TLE is one of the most common forms of epilepsy and is drug resistant in nearly half of all cases. Some patients are helped when an area of the brain believed to be the site where the seizures originate is surgically removed.
Tore Eid, M.D., associate research scientist in the laboratory of Nihal de Lanerolle at Yale School of Medicine, and lead author of the study in the January issue of Lancet, found that patients with TLE are deficient in the enzyme glutamine synthetase. The enzyme, found in a cell type in the brain known as an astrocyte, transforms the neurotransmitter glutamate into the non-toxic chemical glutamine. The enzyme is important because it helps remove glutamate in the brain. Glutamate can be very toxic in high concentrations. The enzyme was reduced by 40 percent in people with TLE.
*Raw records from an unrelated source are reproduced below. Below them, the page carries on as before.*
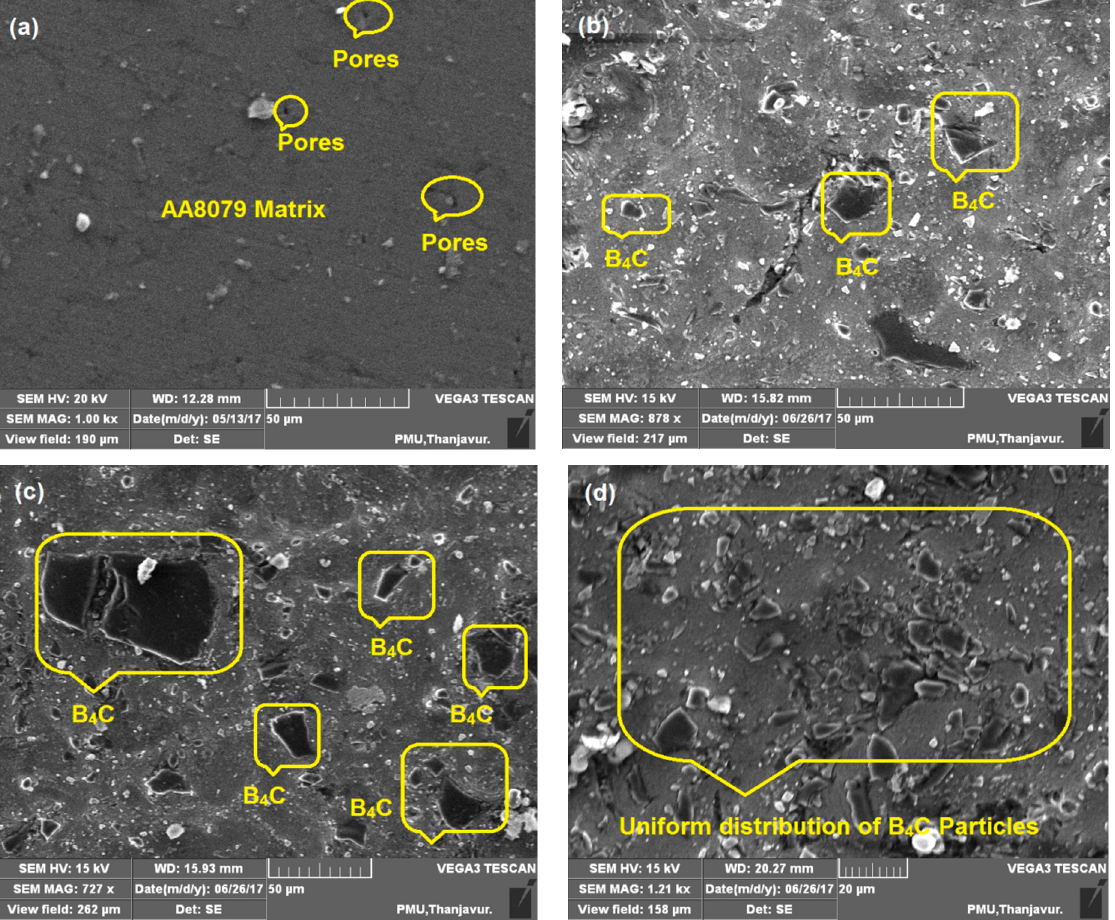
Figure 4. SEM images of sintered ( a ) AA8079, ( b ) AA8079-5 wt.%B 4 C, ( c ) AA8079-10 wt.%B 4 C, and ( d ) AA8079-15 wt.%B 4 C composite preforms.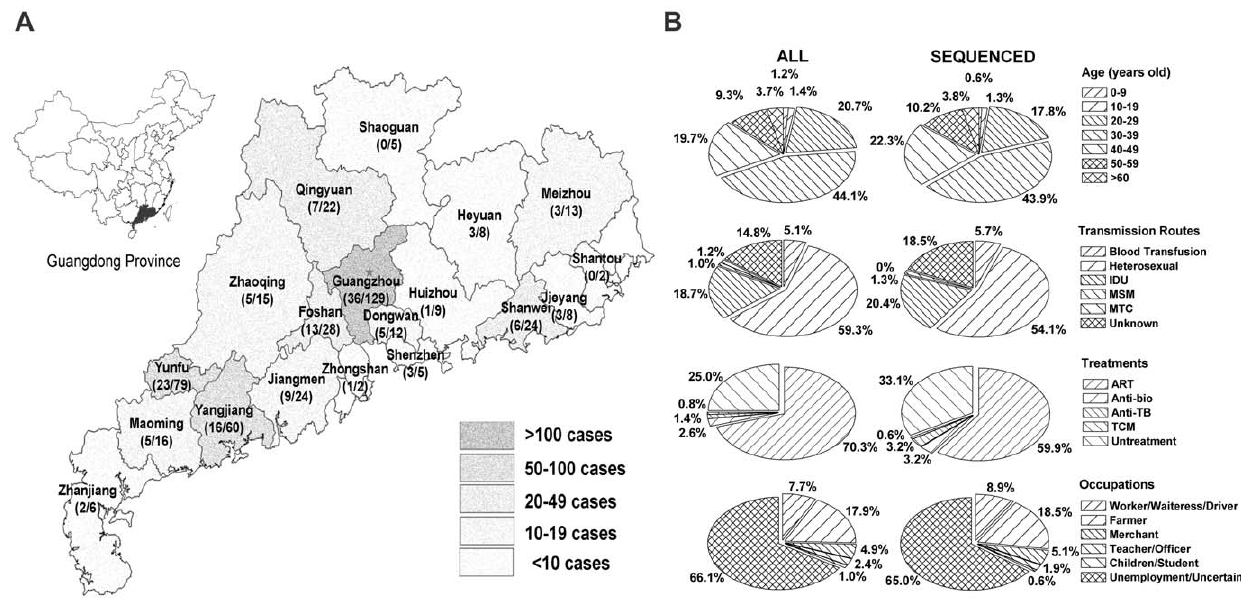
Figure 1. Characteristics of HIV-1 infected individuals in Guangzhou Hospital of Infectious Diseases in 2009. The geographical distribution of 462 patients (Guangdong’s residents) was represented by different levels of gray and the parentheses showed cases of patients enrolled in HIV-1 pol/env sequence analysis versus overall patients in this city/county (A). Comparison of characteristics between patients enrolled into the sequence analysis and overall patients, including their age, occupation, risk factors and treatments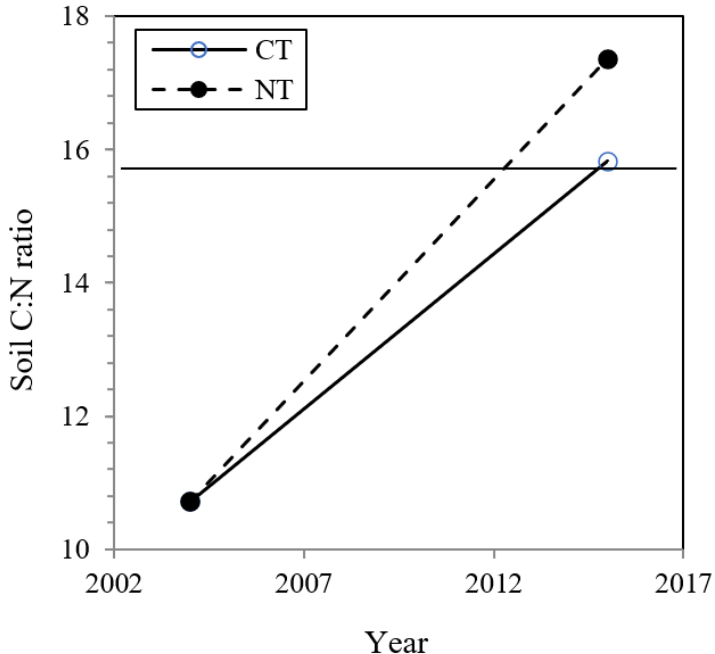
Soil sample with three replications using the five ‐ point method ( n =3). # Significant difference ( p < 0.05) between 2004 and 2016; SOC, soil organic matter; STN, soil total N; STP, soil total P; STK, soil total K; SNN, soil NaOH hydrolysable N; SOP, soil olsen P; SNK, soil NH 4 OAc extractable K. * are significantly different according to LSD at p < 0.05. ns are not significantly different according to LSD at p = 0.05.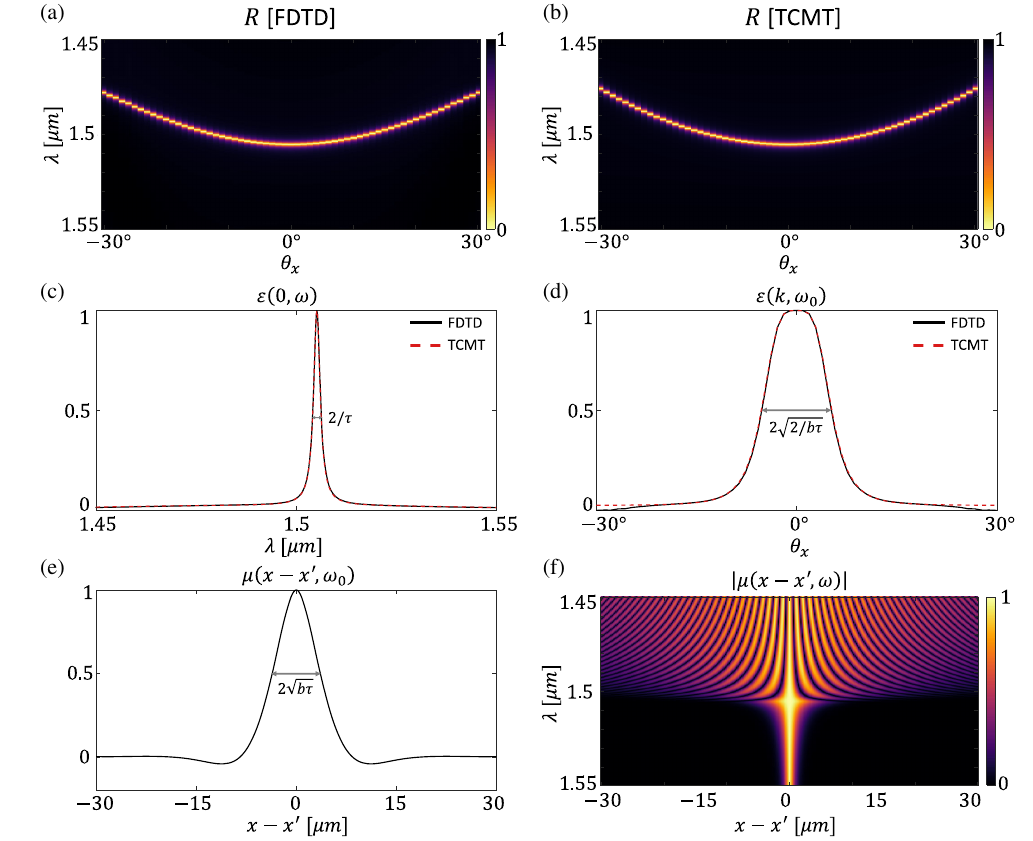
FIG. 4. Temporal and spatial coherence of a QBIC thermal metasurface. (a),(b) Reflectance for x -polarized light near a critically coupled QBIC calculated based on FDTD [(a), reproduced from Fig. 3(d)] and TCMT (b). (c) Emissivity at normal incidence, with the linewidth inversely related to the temporal coherence. (d) Emissivity profile at the band-edge frequency, with the angular width given by the spatial coherence. (e) Spectral degree of coherence at the band-edge frequency, with the linewidth characterizing the spatial coherence of the emission. (f) Magnitude of the spectral degree of coherence mapped in the space-frequency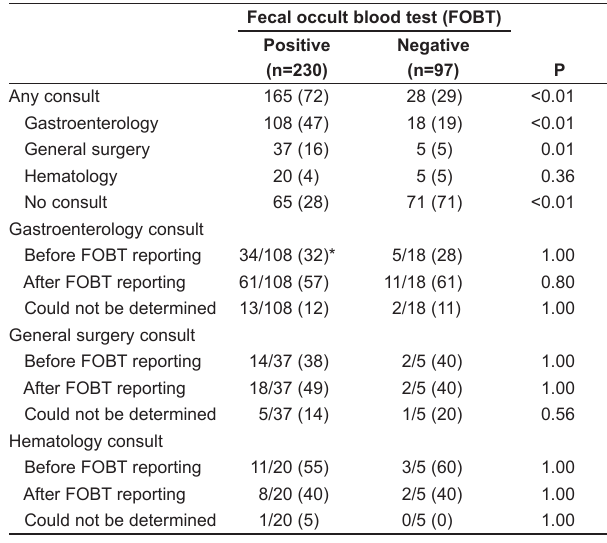
TAble 3 indications* for ordering a fecal occult blood test (FObT)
"We don't know why glutamine synthetase is decreased in TLE, but this is something we are exploring in our laboratory right now," Eid said. "We also want to see if we can stop the seizures and reduce the brain damage in TLE by boosting the activity of glutamine synthetase. If this turns out to be the case, then it is possible that glutamine synthetase could be a new target for drug therapy against this important and devastating disorder."
The investigators arrived at their finding by looking at brain sections removed from patients with TLE.
The study builds on an investigation 11 years ago by Matthew During, M.D., and Dennis Spencer, M.D., acting interim dean of the medical school and former chair of neurosurgery. The earlier work shows that patients with TLE have very high concentrations of glutamate in the brain. Excess levels of glutamate in the brain can cause seizures, brain damage, and even death, yet it is also necessary in small amounts for normal functioning of the brain.
Co-authors include Spencer, de Lanerolle, Jung Kim, M.D., all of Yale, Marion Thomas, Elise Runden-Pran, Niels-Christian Danbolt, M.D., and Ole Ottersen, M.D., all of the University of Oslo, and James Lai and Gauri Malthankar of Idaho State University.